読解文:
命令主文  1 会社は、組合が、C協力会の会員規則を議題とする団体交渉を申し入れたときは、これに誠実に応じなければならない。
2 会社は、本命令書受領の日から1週間以内に、下記内容の文書を組合に交付しなければならない。
 年 月 日
X組合
委員長 A殿
Y会社        
代表取締役 B
 貴組合の平成30年1月31日付団体交渉申入れ及び同年6月8日付「業務提携契約締結に向けた要求書」のうち、C協力会の会員規則の議題に対する当社の対応は、東京都労働委員会において不当労働行為と認定されました。
 今後、このような行為を繰り返さないよう留意します。
 (注:年月日は交付した日を記載すること。) 
3 会社は、前項を履行したときは、速やかに当委員会に文書で報告しなければならない。
4 その余の申立てを棄却する。 
判断の要旨  1 協力会技術者が労組法上の労働者に当たるか否かについて(争点1)

解くべき問題:
a - 命令書によると、会社が組合に文書を交付する期限はいつまでか。
b - 命令書の最後の文に続けて、その先を書け。

与えられた情報:

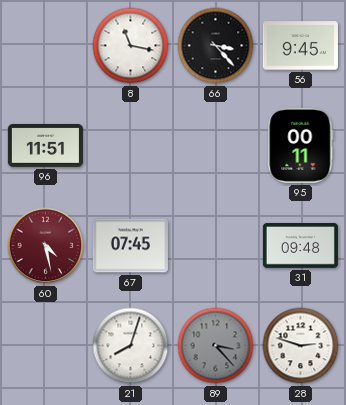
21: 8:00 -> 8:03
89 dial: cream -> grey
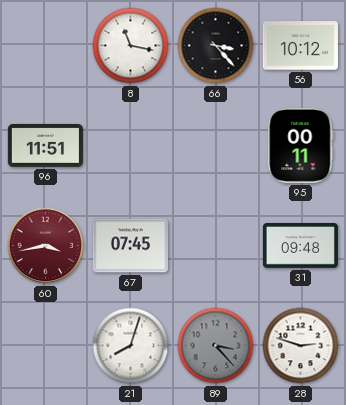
56: 9:45 -> 10:12
60: 4:28 -> 3:43
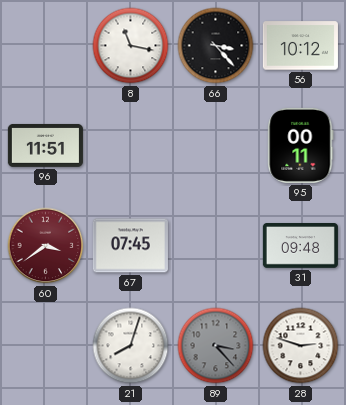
60: 3:43 -> 3:39
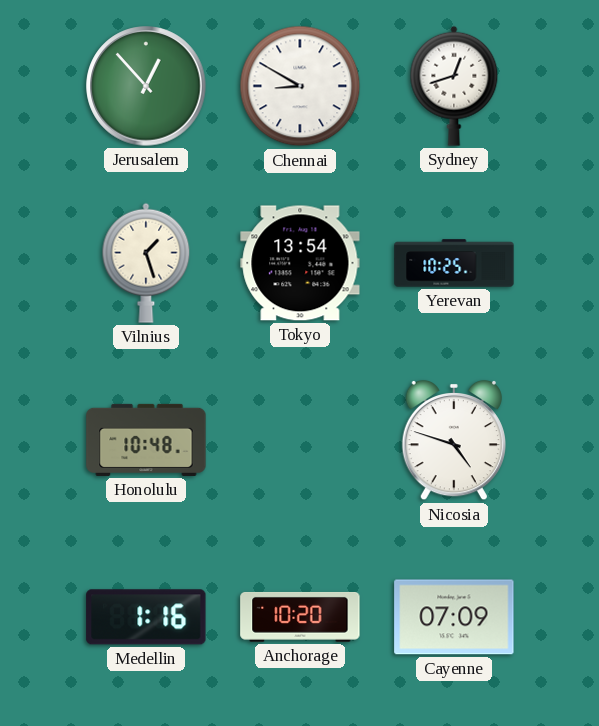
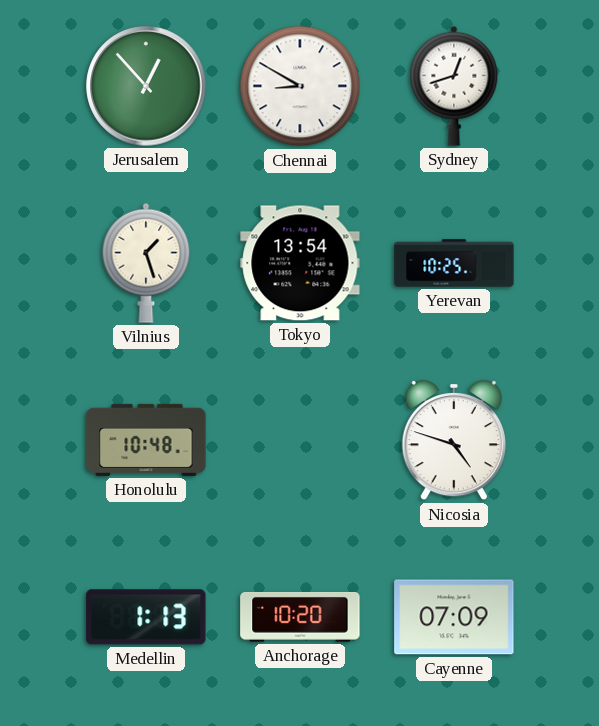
Medellin: 1:16 -> 1:13
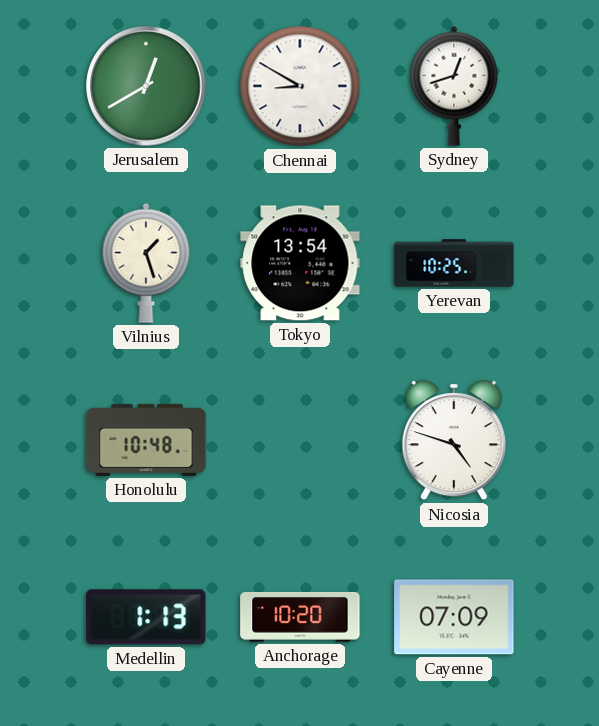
Jerusalem: 12:53 -> 12:40
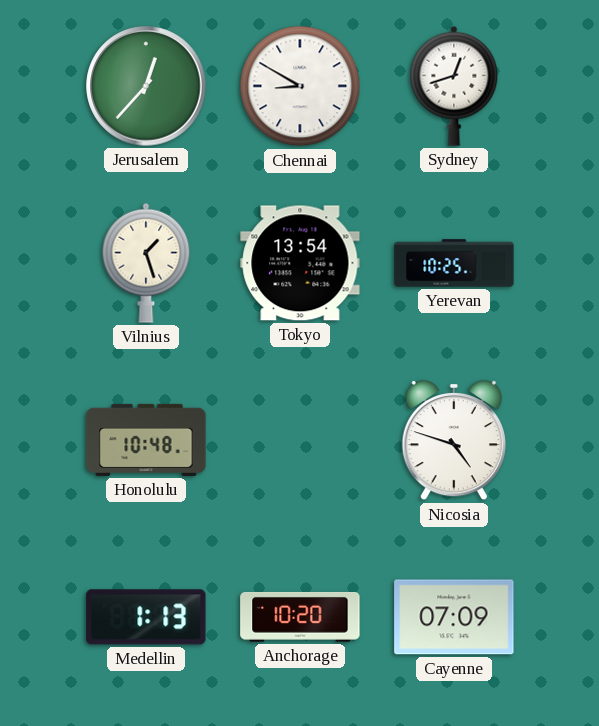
Jerusalem: 12:40 -> 12:37
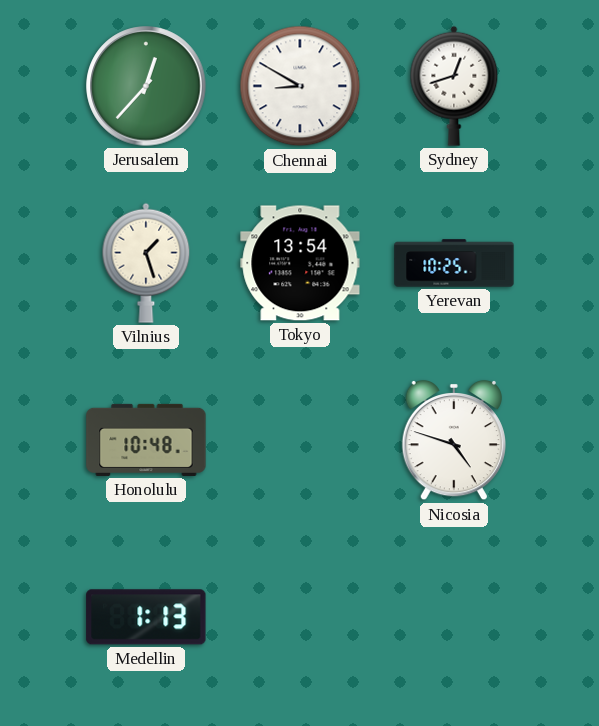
Anchorage: 10:20 -> none
Cayenne: 07:09 -> none
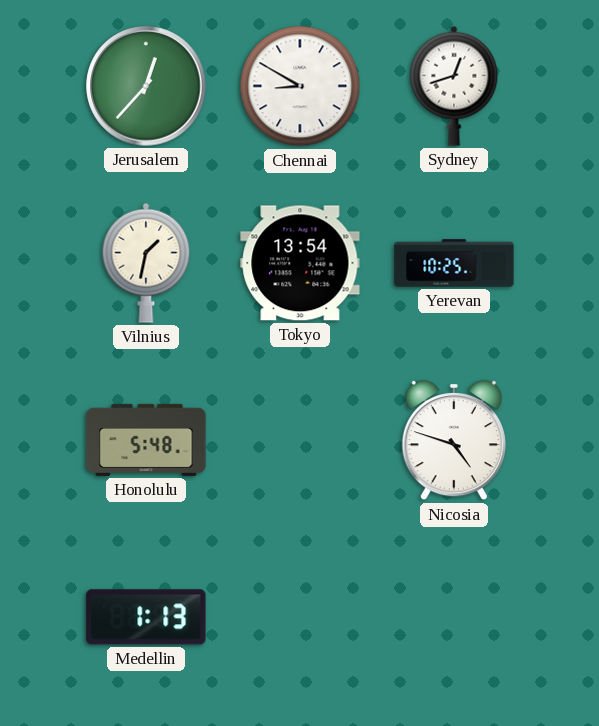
Vilnius: 1:27 -> 1:32
Honolulu: 10:48 -> 5:48
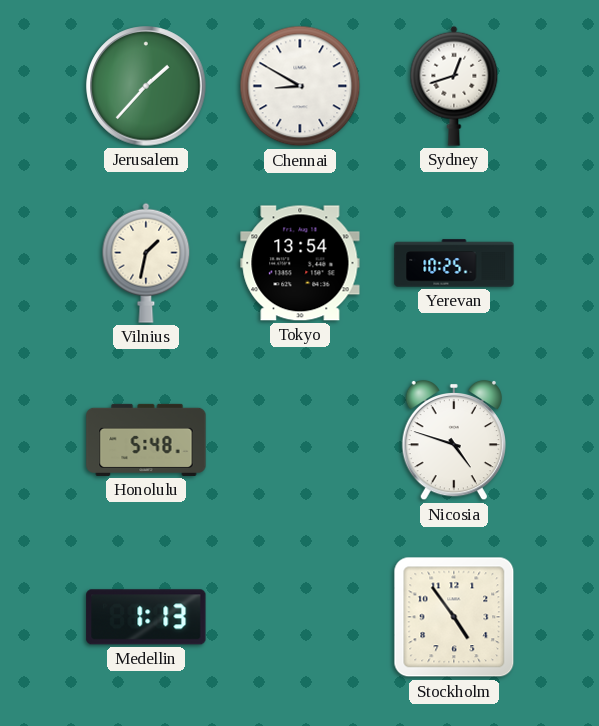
Jerusalem: 12:37 -> 1:37
Stockholm: none -> 4:54
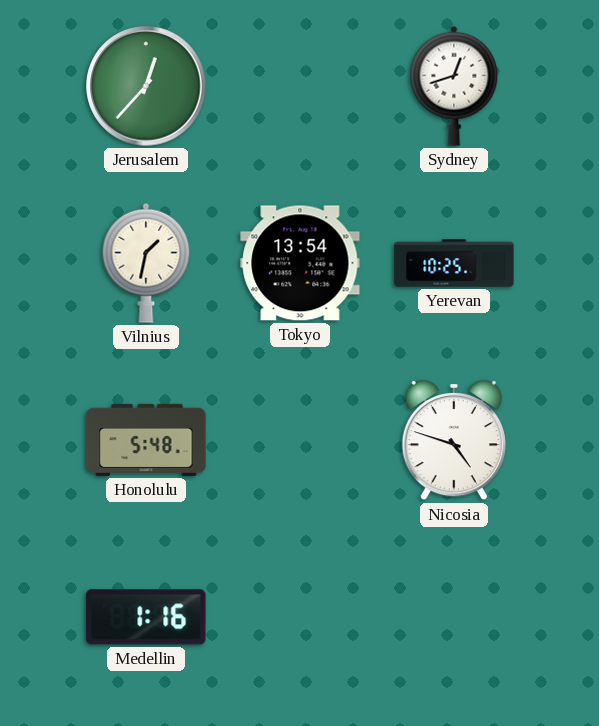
Jerusalem: 1:37 -> 12:37
Chennai: 8:50 -> none
Medellin: 1:13 -> 1:16
Stockholm: 4:54 -> none
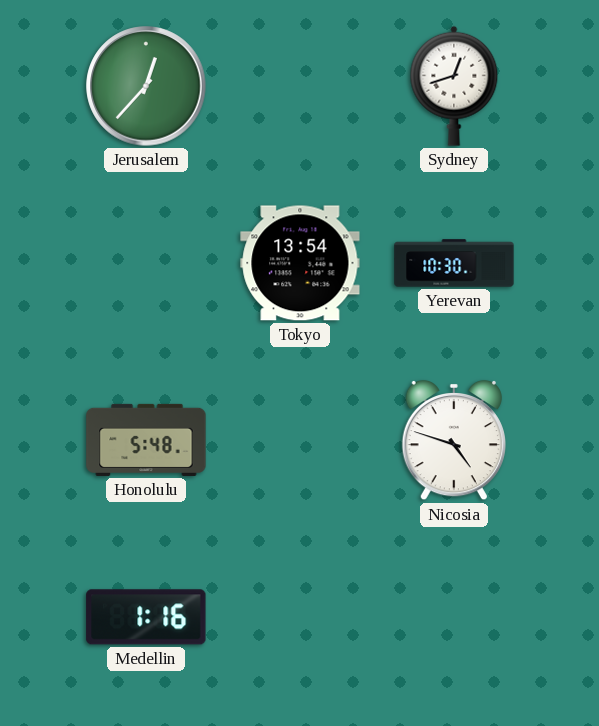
Vilnius: 1:32 -> none
Yerevan: 10:25 -> 10:30
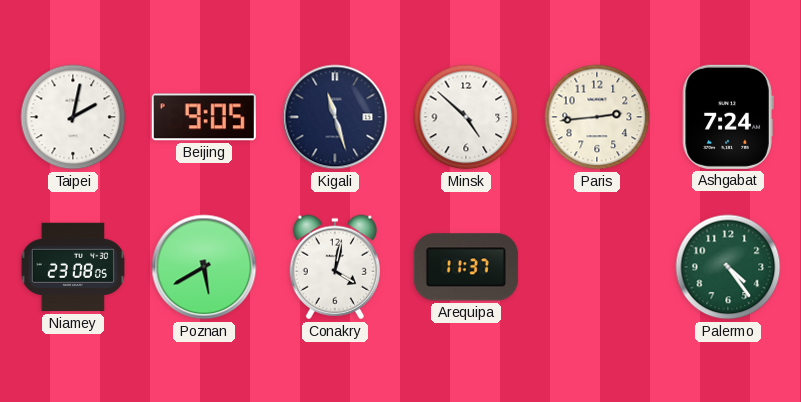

解答:
a - 本命令書受領の日から1週間以内。

b -
(1)会社は、協力会技術者について、会社と業務提携契約を締結する個人事業主であり、会社から具体的な業務の依頼を受けて会社に対して仕事を行なっているわけではなく、会社が紹介する顧客との業務委託契約に基づいて当該顧客に対して仕事を行い、当該顧客から報酬を受け取っているのであるから、労組法上の労働者に該当しないと主張する。
 しかし、労働法第1条の条文の趣旨からすれば、労組法が適用される「賃金、給料その他これに準ずる収入によって生活する者」(同法第3条)に当たるか否かについては、契約の名称等の形式にのみとらわれることなく、その実態に即して客観的に判断する必要がある。
 そして、本件においては、協力会技術者と会社が締結する業務提携契約に、協力会技術者は、会社への支援事項として、会社から紹介された顧客との業務委託契約の締結や、顧客との業務委託契約等に基づいた保安管理業務の誠実な履行について定められていること、会社は、ESシステム〔高圧受変電設備を常時監視する装置〕と保安管理業務とを一体の電気保安サービスとして販売提供しており、会社のESシステムを導入する顧客に対し、保安管理業務のサービスの提供も提案し、業務委託契約の相手方として協力会技術者を紹介していることなどの、会社が顧客に対してESシステムと保安管理業務と一体の電気保安サービスとして販売提供することにより、ESシステムの利便性を高め、自らの収益を拡大するために協力会技術者の保安管理業務を利用している側面があることをうかがわせる事情が存することが認められる。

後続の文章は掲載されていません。